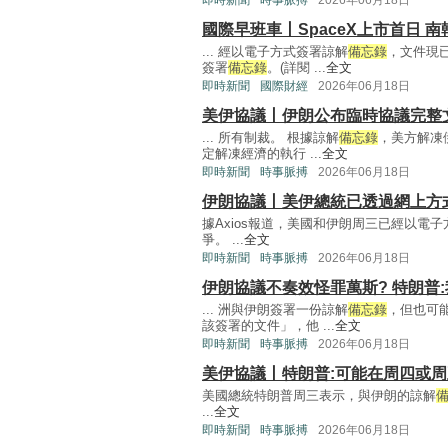
即時新聞
時事脈搏
2026年06月18日
國際早班車丨SpaceX上市首日 南
... 經以電子方式簽署諒解
備忘錄
，文件現
簽署
備忘錄
。(詳閱 ...
全文
即時新聞
國際財經
2026年06月18日
美伊協議丨伊朗公布臨時協議完整
... 所有制裁。 根據諒解
備忘錄
，美方解凍
定解凍經濟的執行 ...
全文
即時新聞
時事脈搏
2026年06月18日
伊朗協議丨美伊總統已透過網上方
據Axios報道，美國和伊朗周三已經以電
爭。 ...
全文
即時新聞
時事脈搏
2026年06月18日
伊朗協議不奏效怪罪萬斯? 特朗普
... 洲與伊朗簽署一份諒解
備忘錄
，但也可
該簽署的文件」，他 ...
全文
即時新聞
時事脈搏
2026年06月18日
美伊協議丨特朗普:可能在周四或
美國總統特朗普周三表示，與伊朗的諒解
...
全文
即時新聞
時事脈搏
2026年06月18日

------------------------------------------------

▶ **Required action**: Each line from the one with "定解凍經濟的執行 ..." through the end of the records above should be written out exactly. No other line should appear.

▶ **Exercise output**:
定解凍經濟的執行 ...
全文
即時新聞
時事脈搏
2026年06月18日
伊朗協議丨美伊總統已透過網上方
據Axios報道，美國和伊朗周三已經以電
爭。 ...
全文
即時新聞
時事脈搏
2026年06月18日
伊朗協議不奏效怪罪萬斯? 特朗普
... 洲與伊朗簽署一份諒解
備忘錄
，但也可
該簽署的文件」，他 ...
全文
即時新聞
時事脈搏
2026年06月18日
美伊協議丨特朗普:可能在周四或
美國總統特朗普周三表示，與伊朗的諒解
...
全文
即時新聞
時事脈搏
2026年06月18日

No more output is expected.